One of the best things about anthologies his hearing from authors you have never heard of before. My favorite story was by Mary Robinette Kowal, who I have never heard of before. Her story "The Lady Astronaut of Mars" is a very touching story and is very believable. It touches on some very true subject matters that astronauts may be dealing with in the future. Allen Steele, Tad Williams and Mike Resnick write some very funny stories and these three stories are worth the price of the anthology.
ALMOST BLONDE ANNIE
The Big Whale by Steele is very funny and should by enjoyed by all, but will be especially enjoyable if you have read Moby Dick. HIS MISTAKE WAS, HE BROUGHT A GUN TO A HARPOON FIGHT.
Tad Williams does a rewrite of Genesis, involving God's daughter. Thanks to her trees are upside down, fish swim in the sea and not the ground, etc...

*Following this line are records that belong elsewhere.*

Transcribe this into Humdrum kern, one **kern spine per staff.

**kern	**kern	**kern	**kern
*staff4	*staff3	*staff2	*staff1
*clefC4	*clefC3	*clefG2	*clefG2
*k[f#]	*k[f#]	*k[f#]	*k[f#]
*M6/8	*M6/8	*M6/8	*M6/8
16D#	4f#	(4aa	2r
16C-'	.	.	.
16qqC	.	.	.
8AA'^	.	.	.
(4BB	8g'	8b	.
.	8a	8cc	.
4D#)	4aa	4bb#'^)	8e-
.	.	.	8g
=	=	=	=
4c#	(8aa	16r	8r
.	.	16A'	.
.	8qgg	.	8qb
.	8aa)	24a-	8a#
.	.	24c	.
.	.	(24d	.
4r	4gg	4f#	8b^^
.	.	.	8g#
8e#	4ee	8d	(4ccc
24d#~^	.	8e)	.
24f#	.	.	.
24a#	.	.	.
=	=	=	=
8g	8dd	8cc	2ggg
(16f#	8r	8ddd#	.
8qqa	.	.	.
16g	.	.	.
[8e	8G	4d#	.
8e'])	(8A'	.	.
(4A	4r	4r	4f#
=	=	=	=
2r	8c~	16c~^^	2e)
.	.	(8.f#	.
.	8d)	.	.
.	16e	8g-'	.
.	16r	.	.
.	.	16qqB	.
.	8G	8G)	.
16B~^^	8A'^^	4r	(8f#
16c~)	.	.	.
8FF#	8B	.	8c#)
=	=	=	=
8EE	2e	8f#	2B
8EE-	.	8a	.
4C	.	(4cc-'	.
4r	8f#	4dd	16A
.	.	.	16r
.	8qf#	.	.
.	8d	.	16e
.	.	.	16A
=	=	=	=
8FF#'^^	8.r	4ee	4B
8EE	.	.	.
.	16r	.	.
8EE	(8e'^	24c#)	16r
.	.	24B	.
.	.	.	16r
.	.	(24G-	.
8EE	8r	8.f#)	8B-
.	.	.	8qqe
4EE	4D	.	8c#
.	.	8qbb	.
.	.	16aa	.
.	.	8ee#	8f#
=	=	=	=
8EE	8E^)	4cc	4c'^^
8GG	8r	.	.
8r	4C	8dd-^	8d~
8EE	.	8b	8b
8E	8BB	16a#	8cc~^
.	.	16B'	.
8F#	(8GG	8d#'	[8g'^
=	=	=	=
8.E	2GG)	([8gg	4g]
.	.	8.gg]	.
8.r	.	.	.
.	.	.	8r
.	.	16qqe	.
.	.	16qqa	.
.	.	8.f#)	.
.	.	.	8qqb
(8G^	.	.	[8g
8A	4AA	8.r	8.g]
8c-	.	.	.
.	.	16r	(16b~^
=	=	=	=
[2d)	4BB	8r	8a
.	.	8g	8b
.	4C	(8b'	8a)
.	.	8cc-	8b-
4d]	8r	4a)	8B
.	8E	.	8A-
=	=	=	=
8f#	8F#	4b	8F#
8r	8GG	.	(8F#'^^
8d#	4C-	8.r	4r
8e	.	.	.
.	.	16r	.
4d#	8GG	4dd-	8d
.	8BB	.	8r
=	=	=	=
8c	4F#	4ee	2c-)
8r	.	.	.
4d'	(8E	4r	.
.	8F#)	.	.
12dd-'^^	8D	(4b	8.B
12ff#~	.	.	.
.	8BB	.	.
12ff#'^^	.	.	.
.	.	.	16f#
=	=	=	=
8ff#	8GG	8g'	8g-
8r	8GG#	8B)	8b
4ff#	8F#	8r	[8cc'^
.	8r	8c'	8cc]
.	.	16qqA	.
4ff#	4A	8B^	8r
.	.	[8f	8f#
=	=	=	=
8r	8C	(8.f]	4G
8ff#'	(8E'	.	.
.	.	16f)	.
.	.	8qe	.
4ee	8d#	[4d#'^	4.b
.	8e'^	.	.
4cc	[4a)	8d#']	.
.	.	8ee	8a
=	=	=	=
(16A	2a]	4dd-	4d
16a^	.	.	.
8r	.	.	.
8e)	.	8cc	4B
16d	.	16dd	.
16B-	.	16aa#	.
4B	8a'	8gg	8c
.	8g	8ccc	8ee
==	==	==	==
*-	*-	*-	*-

Mike Resnick has some huge LOL moments in his Noir story. In this story the names of the characters are hilarious by themselves. You will meet Almost Blonde Annie, Snake Hips Levine, Loose Lips Sally, Bodacious Belinda. and Bedroom Eyes Bernice just to name a few.
Robert Charles Wilson's story Fireborn is included in Dozois 30th Best of the Year Collection.
Most of the narrators are good, there were a couple I did not care for, but as a whole they were good.